‘The Unicorn’ Is A Fairly Funny CBS Sitcom About Modern Dating


Looking around for anything amusing on TV, something I find necessary these days, I discovered a sitcom called The Unicorn. Wade (Walton Goggins) is a relatively recently widowed father of two who runs a fairly successful business. But his friends feel he is just marching in place, not moving ahead with his life.

What does that mean? They feel he has to go out and date, a clear euphemism for having sex. He resists. He seems content to stay where he is, although after a year, all the food local women have provided for his family finally runs out. To friends Ben (Omar Miller) and Michelle (Maya Lynne Robinson), a couple with four children who were particularly close to the late wife, he should start looking around. To his other close friends Forrest (Rob Corddry) and Delia (Michaela Watkins), a couple demonstrating their total love by quips putting each other down, he is a challenge. Complicating the issue are his two daughters Grace (Ruby Jay) and Natalie (Mackenzie Moss). Natalie looks up with soulful eyes saying, “You’re going to replace mommy,” and then adds she plans to throw up.

Wade is told that he’s “a unicorn.” That means he’s every girl’s dream: has a job, is reasonably attractive and to top it off, “you’ve only had sex with one woman in 20 years. It’s like you’re really just pre-owned.” Wade discovers this is true. Within two minutes after he puts his profile on a dating web, he has more than a dozen women after him… including Michelle’s sister. The series centers on Wade’s attempts at dating (remember, that’s a euphemism). And, as expected in a comedy series, things constantly go wrong. The friends constantly intrude; the women are either inappropriate or have their own baggage. And, of course, the quest must be a failure or the whole premise of the show collapses.

One thing I enjoyed was that this show is the ultimate anti-Hallmark show. For those who do not watch that network, just about every show (aside from The Golden Girls) ends with a kiss or a wedding ceremony. Sex seems barely to exist. Since the leads of both sexes are generally attractive (although in the nicest way) you are expected to believe that we are sort of back a century ago when girls wearing white at the altar was not just a kind of false symbolism. On one show (part of one of their series) the lead female was in danger and her boyfriend of over two years volunteered to stay over, in a guest room of course.

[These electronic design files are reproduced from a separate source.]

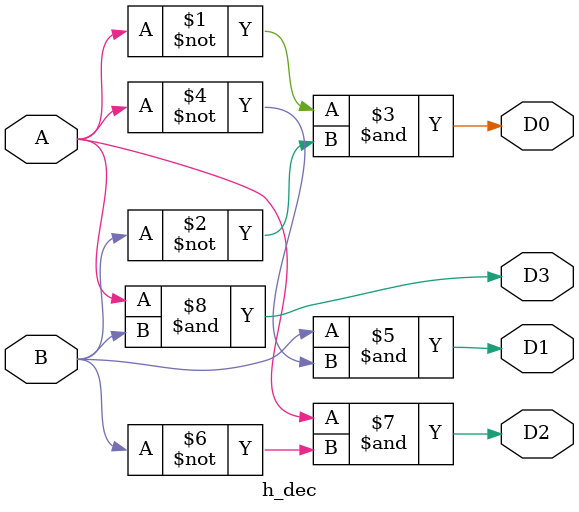
<source format=v>
`timescale 1ns / 1ps

module h_dec(
    input A,
    input B,
    output D0,
    output D1,
    output D2,
    output D3
    );

assign D0 = (~A) & (~B);
assign D1 = B & (~A);
assign D2 = A & (~B);
assign D3 = A & B;

endmodule
</source>
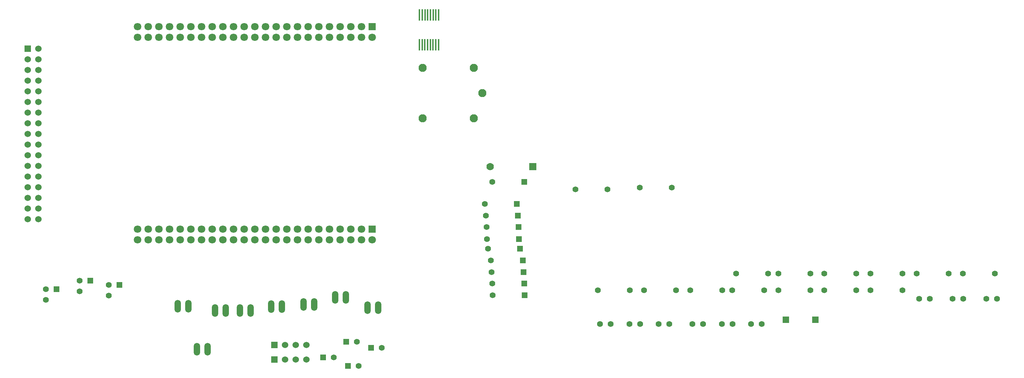
<source format=gtl>
G04 (created by PCBNEW (2013-mar-13)-testing) date vie 30 may 2014 10:06:53 ART*
%MOIN*%
G04 Gerber Fmt 3.4, Leading zero omitted, Abs format*
%FSLAX34Y34*%
G01*
G70*
G90*
G04 APERTURE LIST*
%ADD10C,0.005906*%
%ADD11R,0.060000X0.060000*%
%ADD12C,0.060000*%
%ADD13R,0.070866X0.070866*%
%ADD14C,0.070866*%
%ADD15R,0.055000X0.055000*%
%ADD16C,0.055000*%
%ADD17O,0.059300X0.118700*%
%ADD18C,0.070000*%
%ADD19R,0.070000X0.070000*%
%ADD20C,0.076700*%
%ADD21R,0.014961X0.110236*%
G04 APERTURE END LIST*
G54D10*
G54D11*
X15503Y-22196D03*
G54D12*
X16503Y-22196D03*
X15503Y-23196D03*
X16503Y-23196D03*
X15503Y-24196D03*
X16503Y-24196D03*
X15503Y-25196D03*
X16503Y-25196D03*
X15503Y-26196D03*
X16503Y-26196D03*
X15503Y-27196D03*
X16503Y-27196D03*
X15503Y-28196D03*
X16503Y-28196D03*
X15503Y-29196D03*
X16503Y-29196D03*
X15503Y-30196D03*
X16503Y-30196D03*
X15503Y-31196D03*
X16503Y-31196D03*
X15503Y-32196D03*
X16503Y-32196D03*
X15503Y-33196D03*
X16503Y-33196D03*
X15503Y-34196D03*
X16503Y-34196D03*
X15503Y-35196D03*
X16503Y-35196D03*
X15503Y-36196D03*
X16503Y-36196D03*
X15503Y-37196D03*
X16503Y-37196D03*
X15503Y-38196D03*
X16503Y-38196D03*
G54D13*
X47832Y-20157D03*
G54D14*
X47832Y-21157D03*
X46832Y-20157D03*
X46832Y-21157D03*
X45832Y-20157D03*
X45832Y-21157D03*
X44832Y-20157D03*
X44832Y-21157D03*
X43832Y-20157D03*
X43832Y-21157D03*
X42832Y-20157D03*
X42832Y-21157D03*
X41832Y-20157D03*
X41832Y-21157D03*
X40832Y-20157D03*
X40832Y-21157D03*
X39832Y-20157D03*
X39832Y-21157D03*
X38832Y-20157D03*
X38832Y-21157D03*
X37832Y-20157D03*
X37832Y-21157D03*
X36832Y-20157D03*
X36832Y-21157D03*
X35832Y-20157D03*
X35832Y-21157D03*
X34832Y-20157D03*
X34832Y-21157D03*
X33832Y-20157D03*
X33832Y-21157D03*
X32832Y-20157D03*
X32832Y-21157D03*
X31832Y-20157D03*
X31832Y-21157D03*
X30832Y-20157D03*
X30832Y-21157D03*
X29832Y-20157D03*
X29832Y-21157D03*
X28832Y-20157D03*
X28832Y-21157D03*
X27832Y-20157D03*
X27832Y-21157D03*
X26832Y-20157D03*
X26832Y-21157D03*
X25832Y-20157D03*
X25832Y-21157D03*
G54D13*
X47832Y-39157D03*
G54D14*
X47832Y-40157D03*
X46832Y-39157D03*
X46832Y-40157D03*
X45832Y-39157D03*
X45832Y-40157D03*
X44832Y-39157D03*
X44832Y-40157D03*
X43832Y-39157D03*
X43832Y-40157D03*
X42832Y-39157D03*
X42832Y-40157D03*
X41832Y-39157D03*
X41832Y-40157D03*
X40832Y-39157D03*
X40832Y-40157D03*
X39832Y-39157D03*
X39832Y-40157D03*
X38832Y-39157D03*
X38832Y-40157D03*
X37832Y-39157D03*
X37832Y-40157D03*
X36832Y-39157D03*
X36832Y-40157D03*
X35832Y-39157D03*
X35832Y-40157D03*
X34832Y-39157D03*
X34832Y-40157D03*
X33832Y-39157D03*
X33832Y-40157D03*
X32832Y-39157D03*
X32832Y-40157D03*
X31832Y-39157D03*
X31832Y-40157D03*
X30832Y-39157D03*
X30832Y-40157D03*
X29832Y-39157D03*
X29832Y-40157D03*
X28832Y-39157D03*
X28832Y-40157D03*
X27832Y-39157D03*
X27832Y-40157D03*
X26832Y-39157D03*
X26832Y-40157D03*
X25832Y-39157D03*
X25832Y-40157D03*
G54D15*
X45562Y-51988D03*
G54D16*
X46562Y-51988D03*
G54D15*
X43200Y-51161D03*
G54D16*
X44200Y-51161D03*
G54D15*
X47728Y-50275D03*
G54D16*
X48728Y-50275D03*
G54D15*
X45366Y-49704D03*
G54D16*
X46366Y-49704D03*
X102255Y-45669D03*
X103255Y-45669D03*
X105405Y-45669D03*
X106405Y-45669D03*
X99106Y-45669D03*
X100106Y-45669D03*
X71940Y-48031D03*
X72940Y-48031D03*
X74696Y-48031D03*
X75696Y-48031D03*
X77846Y-48031D03*
X78846Y-48031D03*
X80602Y-48031D03*
X81602Y-48031D03*
X83358Y-48031D03*
X84358Y-48031D03*
X69185Y-48031D03*
X70185Y-48031D03*
G54D17*
X33082Y-46771D03*
X34082Y-46771D03*
X35405Y-46771D03*
X36405Y-46771D03*
X47374Y-46496D03*
X48374Y-46496D03*
X44342Y-45551D03*
X45342Y-45551D03*
X41370Y-46220D03*
X42370Y-46220D03*
X38358Y-46417D03*
X39358Y-46417D03*
X29598Y-46358D03*
X30598Y-46358D03*
X31389Y-50393D03*
X32389Y-50393D03*
G54D11*
X38657Y-51377D03*
G54D12*
X39657Y-51377D03*
X40657Y-51377D03*
X41657Y-51377D03*
G54D11*
X38657Y-50000D03*
G54D12*
X39657Y-50000D03*
X40657Y-50000D03*
X41657Y-50000D03*
G54D15*
X61381Y-36771D03*
G54D16*
X58381Y-36771D03*
G54D15*
X61480Y-37874D03*
G54D16*
X58480Y-37874D03*
G54D15*
X61539Y-38956D03*
G54D16*
X58539Y-38956D03*
G54D15*
X61598Y-40059D03*
G54D16*
X58598Y-40059D03*
G54D15*
X61696Y-40964D03*
G54D16*
X58696Y-40964D03*
G54D15*
X61933Y-42066D03*
G54D16*
X58933Y-42066D03*
G54D15*
X62011Y-43169D03*
G54D16*
X59011Y-43169D03*
G54D15*
X62090Y-44232D03*
G54D16*
X59090Y-44232D03*
G54D15*
X62129Y-45354D03*
G54D16*
X59129Y-45354D03*
G54D15*
X62070Y-34724D03*
G54D16*
X59070Y-34724D03*
G54D18*
X58866Y-33267D03*
G54D19*
X62866Y-33267D03*
G54D11*
X89370Y-47637D03*
X86614Y-47637D03*
G54D15*
X18216Y-44775D03*
G54D16*
X17216Y-44775D03*
X17216Y-45775D03*
G54D15*
X24122Y-44381D03*
G54D16*
X23122Y-44381D03*
X23122Y-45381D03*
G54D15*
X21366Y-43988D03*
G54D16*
X20366Y-43988D03*
X20366Y-44988D03*
X66866Y-35413D03*
X69866Y-35413D03*
X81964Y-43307D03*
X84964Y-43307D03*
X85901Y-43307D03*
X88901Y-43307D03*
X90232Y-43307D03*
X93232Y-43307D03*
X94562Y-43307D03*
X97562Y-43307D03*
X98893Y-43307D03*
X101893Y-43307D03*
X103224Y-43307D03*
X106224Y-43307D03*
X68972Y-44881D03*
X71972Y-44881D03*
X73303Y-44881D03*
X76303Y-44881D03*
X77633Y-44881D03*
X80633Y-44881D03*
X81570Y-44881D03*
X84570Y-44881D03*
X85901Y-44881D03*
X88901Y-44881D03*
X90232Y-44881D03*
X93232Y-44881D03*
X72909Y-35255D03*
X75909Y-35255D03*
X94562Y-44881D03*
X97562Y-44881D03*
G54D20*
X57361Y-24015D03*
X57361Y-28739D03*
X58149Y-26377D03*
X52559Y-28739D03*
X52559Y-24015D03*
G54D21*
X52244Y-21830D03*
X52500Y-21830D03*
X52755Y-21830D03*
X53011Y-21830D03*
X53267Y-21830D03*
X53523Y-21830D03*
X53779Y-21830D03*
X54035Y-21830D03*
X54055Y-19035D03*
X53799Y-19035D03*
X53543Y-19035D03*
X53287Y-19035D03*
X53031Y-19035D03*
X52775Y-19035D03*
X52519Y-19035D03*
X52263Y-19035D03*
M02*

</source>
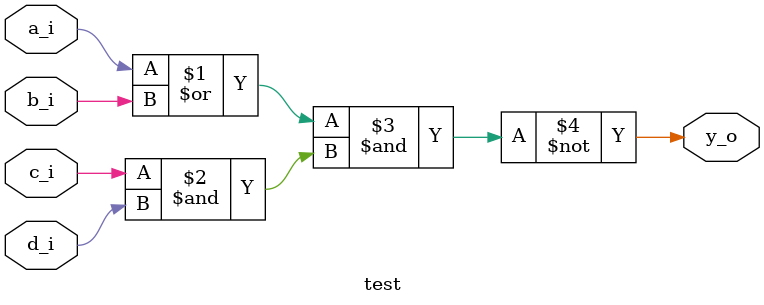
<source format=v>
module test (
	input wire a_i,
	input wire b_i,
	input wire c_i,
	input wire d_i,
	output wire y_o
);

assign y_o = ~((a_i | b_i) & (c_i & d_i));


endmodule

</source>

The Unicorn makes it quite clear that dating will lead to sex. Several episodes directly touch on it. The cast constantly talks about it, as well as the other adults’ issues in their own relationships. And the fact that Wade’s oldest daughter is starting to date and beginning to experience some of the more elemental aspects, provides a nice counter-point to some of the adult action.

And the show is funny. Goggins, who has had a successful career playing villains and all kinds of crazy guys, is the straight man for this show. One reason it works so well is that he comes across as earnest and eventually willing to try out the things his friends want him to do. He is a caring father, a hard worker and a decent man. So in most episodes, it’s the rest of the cast that gets a chance to do the funny lines and then get his reaction. The cast is good. Jay is really good as the older daughter, and Corddry and Watkins get off some wonderful zingers, particularly aimed at each other. Yes, most of the fun from the regular supporting cast comes from, shall we put it nicely, clearly not reasonable behavior, but it is very funny.

The different women Wade meets are generally wacky. One is willing to do pity sex, another won’t go forward because she feels Wade will never really forget his first wife. (Why would a woman want a man who could casually change years of feelings so easily?) Another who he worries might be wanting more than he is ready to give turns out to also be seeing another man. And so forth.

This is a funny show. Not a great one, and it is self-limiting: if Wade finds the right woman the whole premise ends. But in an era when so little is really funny, this is a show you just might like.